On the on-line data mean/variance computation
April 08, 2021
Sometimes it is not possible to compute the mean and variance on the whole dataset; in machine learning you often need to normalize data that cannot fit in RAM. To compute mean and standard deviation on chunked data, we need some adapted formulas.
The problem
Our dataset in composed on chunks \(c_k,\ k=1,\dots\); each chunk is made up of elements \(a_i^{(k)},\ i=1,\dots,n^{(k)}\) (note we do not assume all chunks to have the same length). Our goal is to compute the mean and variance of all the elements \(a_i^{(k)},\ i=1,\dots,n^{(k)};k=1,\dots,T\), where \(T\) is the last chunk received. However, we cannot directly compute the mean and variance on the elements \(a_i^{(k)}\) as they cannot reside in memory at the same time.
Basic fomulas
Given an ordered set \(a_1,\dots,a_n\) we define:
- the sample mean, \(\bar{a} = \frac{\sum_i^n a_i}{n}\)

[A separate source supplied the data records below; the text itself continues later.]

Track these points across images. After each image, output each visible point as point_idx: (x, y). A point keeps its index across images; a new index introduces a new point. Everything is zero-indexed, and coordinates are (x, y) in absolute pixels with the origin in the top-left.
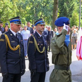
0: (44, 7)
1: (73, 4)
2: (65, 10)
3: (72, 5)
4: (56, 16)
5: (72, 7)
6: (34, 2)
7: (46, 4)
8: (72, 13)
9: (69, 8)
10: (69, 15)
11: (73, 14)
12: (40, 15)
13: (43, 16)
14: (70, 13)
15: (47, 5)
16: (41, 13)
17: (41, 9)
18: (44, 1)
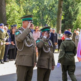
0: (50, 11)
1: (78, 7)
2: (70, 13)
3: (77, 8)
4: (60, 19)
5: (77, 11)
6: (40, 6)
7: (52, 8)
8: (77, 16)
9: (74, 11)
10: (73, 18)
11: (77, 17)
12: (46, 18)
13: (49, 19)
14: (74, 17)
15: (53, 9)
16: (47, 17)
17: (47, 13)
18: (50, 5)
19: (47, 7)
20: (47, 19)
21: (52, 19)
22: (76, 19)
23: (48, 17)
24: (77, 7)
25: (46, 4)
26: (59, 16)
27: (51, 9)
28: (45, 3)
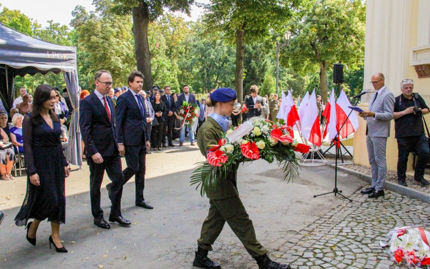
0: (220, 68)
1: (265, 61)
2: (253, 71)
3: (264, 63)
4: (241, 78)
5: (264, 66)
6: (204, 61)
7: (223, 64)
8: (264, 75)
9: (259, 68)
10: (259, 79)
11: (265, 77)
12: (214, 80)
13: (218, 81)
14: (261, 76)
15: (225, 65)
16: (215, 78)
17: (216, 71)
18: (220, 59)
19: (216, 63)
20: (216, 82)
21: (224, 82)
22: (263, 81)
23: (217, 79)
24: (263, 60)
25: (214, 57)
26: (238, 74)
27: (222, 66)
28: (212, 56)
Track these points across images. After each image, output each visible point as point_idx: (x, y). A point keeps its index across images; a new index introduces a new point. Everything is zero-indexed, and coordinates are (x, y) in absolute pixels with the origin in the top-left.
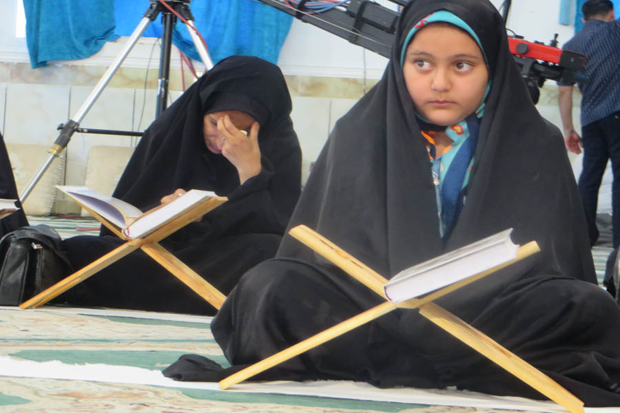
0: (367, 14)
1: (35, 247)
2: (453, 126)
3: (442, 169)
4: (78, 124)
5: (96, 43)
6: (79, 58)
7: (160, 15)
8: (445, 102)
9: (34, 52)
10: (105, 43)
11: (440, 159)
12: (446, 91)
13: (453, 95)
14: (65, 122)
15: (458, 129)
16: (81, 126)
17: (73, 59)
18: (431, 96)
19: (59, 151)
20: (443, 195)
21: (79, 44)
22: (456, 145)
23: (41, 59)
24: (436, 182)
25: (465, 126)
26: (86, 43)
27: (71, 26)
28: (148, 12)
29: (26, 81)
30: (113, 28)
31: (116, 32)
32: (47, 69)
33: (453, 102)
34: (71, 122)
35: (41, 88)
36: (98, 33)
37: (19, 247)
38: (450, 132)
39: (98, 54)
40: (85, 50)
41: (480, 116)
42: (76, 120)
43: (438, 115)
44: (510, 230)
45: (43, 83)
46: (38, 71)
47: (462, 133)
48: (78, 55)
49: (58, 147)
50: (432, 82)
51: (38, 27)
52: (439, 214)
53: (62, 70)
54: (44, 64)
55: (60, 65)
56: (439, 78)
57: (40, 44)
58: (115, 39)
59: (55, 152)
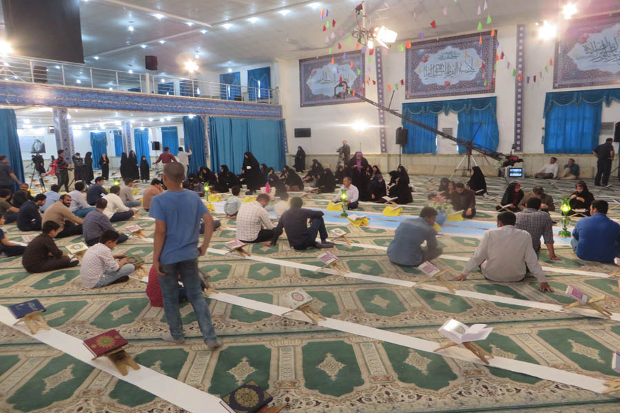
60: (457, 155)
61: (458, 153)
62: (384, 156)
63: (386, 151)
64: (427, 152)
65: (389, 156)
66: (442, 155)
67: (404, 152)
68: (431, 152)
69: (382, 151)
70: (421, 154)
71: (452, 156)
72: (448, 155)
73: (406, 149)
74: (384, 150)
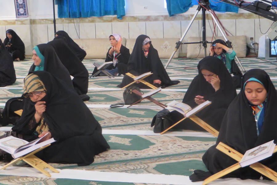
0: (259, 6)
1: (163, 118)
2: (260, 105)
3: (257, 117)
4: (181, 42)
5: (187, 8)
6: (182, 13)
7: (201, 9)
8: (256, 100)
9: (170, 12)
10: (189, 8)
11: (257, 115)
12: (256, 97)
13: (258, 98)
14: (178, 42)
15: (261, 106)
16: (182, 42)
17: (181, 13)
18: (252, 99)
19: (177, 50)
20: (258, 123)
21: (182, 9)
22: (260, 110)
23: (172, 14)
24: (256, 120)
25: (262, 105)
26: (184, 8)
27: (179, 4)
28: (198, 8)
29: (168, 20)
30: (191, 3)
31: (192, 4)
32: (174, 16)
33: (258, 100)
34: (179, 42)
35: (172, 22)
36: (187, 5)
37: (159, 118)
38: (258, 106)
39: (188, 11)
40: (184, 10)
41: (266, 101)
42: (181, 41)
43: (255, 103)
44: (273, 141)
45: (173, 20)
46: (171, 17)
47: (262, 107)
48: (182, 12)
49: (176, 49)
50: (252, 95)
51: (170, 5)
52: (257, 129)
53: (178, 16)
54: (173, 15)
55: (177, 15)
56: (254, 94)
57: (171, 10)
58: (192, 6)
59: (175, 50)
60: (165, 18)
61: (166, 13)
62: (22, 23)
63: (25, 13)
64: (106, 13)
65: (33, 22)
66: (135, 19)
67: (61, 15)
68: (115, 13)
69: (18, 14)
70: (95, 18)
71: (156, 19)
72: (148, 19)
73: (66, 9)
74: (21, 11)
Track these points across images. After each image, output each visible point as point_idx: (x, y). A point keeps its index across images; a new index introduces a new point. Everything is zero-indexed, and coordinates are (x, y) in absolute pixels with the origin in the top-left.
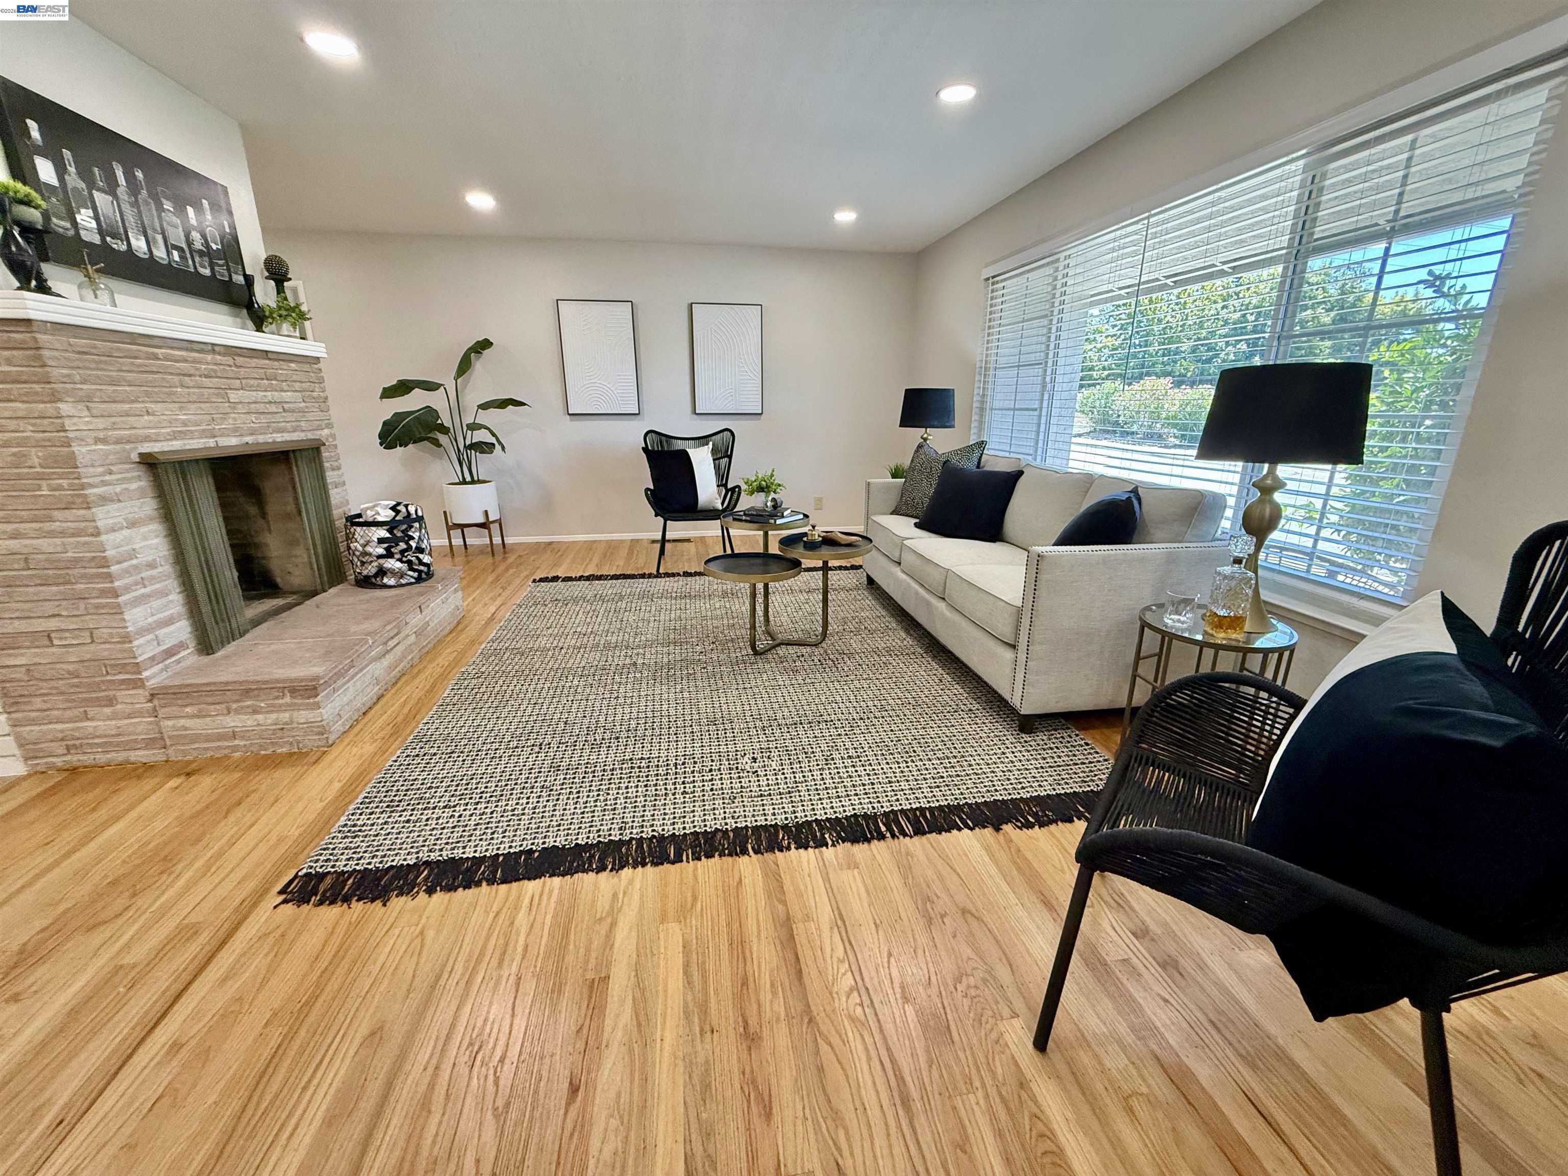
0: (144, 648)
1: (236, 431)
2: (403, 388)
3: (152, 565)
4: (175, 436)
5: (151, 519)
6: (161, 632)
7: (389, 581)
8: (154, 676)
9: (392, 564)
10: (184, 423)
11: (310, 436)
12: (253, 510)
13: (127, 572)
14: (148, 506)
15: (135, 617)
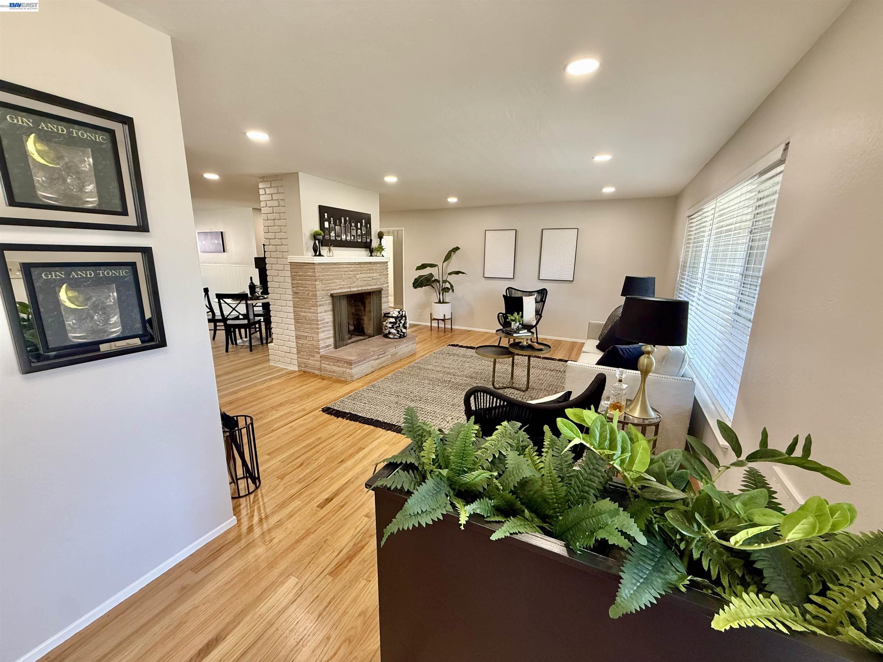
0: (322, 344)
1: (357, 286)
2: (423, 266)
3: (327, 323)
4: (340, 288)
5: (330, 311)
6: (326, 341)
7: (391, 336)
8: (322, 352)
9: (393, 331)
10: (343, 285)
11: (380, 287)
12: (362, 308)
13: (321, 324)
14: (330, 307)
15: (322, 336)
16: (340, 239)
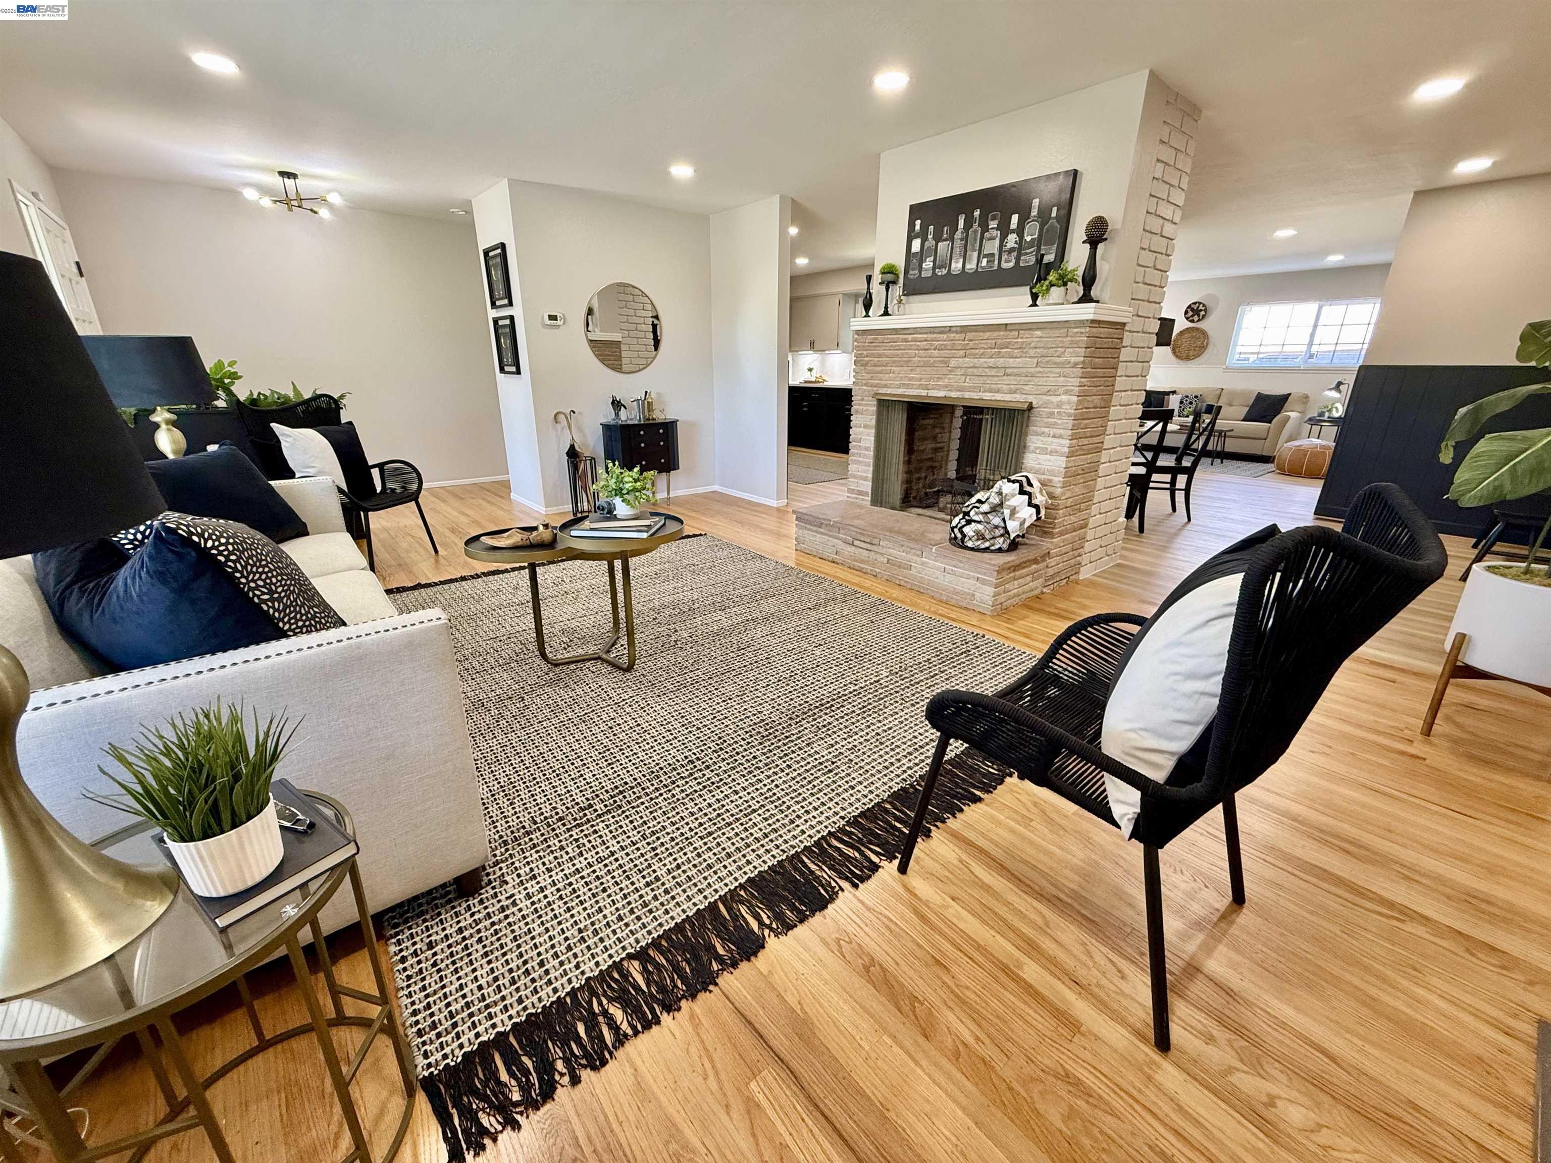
0: (851, 484)
1: (947, 387)
5: (873, 427)
6: (860, 482)
11: (1029, 398)
14: (873, 420)
15: (853, 469)
16: (945, 272)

- the sample variance, \(\hat{a} = \frac{\sum_i^n (a_i-\bar{a})^2}{n-1}\)
We note that: \(\hat{a} = \frac{\sum_i^n a_i^2 -\sum_i^n2a_i\bar{a}+\sum_i^n\bar{a}^2}{n-1} = \frac{\sum_i^n a_i^2 -2n\bar{a}^2+n\bar{a}^2}{n-1} = \frac{\sum_i^n a_i^2}{n-1} -\frac{n\bar{a}^2}{n-1}\)
Statistics composition
Given two ordered sets, \(a_1,\dots,a_n\) with statistics \(\bar{a},\hat{a}\), and \(b_1,\dots,b_m\) with statistics \(\bar{b},\hat{b}\) we have that:
- the combined set has mean \(\bar{c} = \frac{\sum_i^n a_i + \sum_j^m b_j}{n+m}\)
- the combined set has variance \(\hat{c} = \frac{\sum_i^n a_i^2 + \sum_j^m b_j^2}{n+m-1} - \frac{(n+m)\bar{c}^2}{n+m-1}\)
It follows that:
\[\bar{c} = \frac{n\bar{a} + m\bar{b}}{n+m}\]Being \(\sum_i^n a_i^2 = (n-1)\hat{a} + n\bar{a}^2\),
\[\hat{c} = \frac{(n-1)\hat{a}+n\bar{a}^2+(m-1)\hat{b}+m\bar{b}^2}{n+m-1} - \frac{(n+m)\bar{c}^2}{n+m-1}\]The solution
Given our chunks \(c_k\) coming in order, we can apply the formulas from the previous section to keep up-to-date mean \(\mu\) and variance \(v\) of our entire dataset.
First we compute \(\mu,v\) on \(c_1\). When we receive/load \(c_2\) we compute its mean and variance, \(\bar{c}_2,\hat{c}_2\), and we use the composition formulas, combining \(\mu,v\) with \(\bar{c}_2,\hat{c}_2\), and saving the results in \(\mu,v\). When we receive/load \(c_3\) we repeat,… and so on.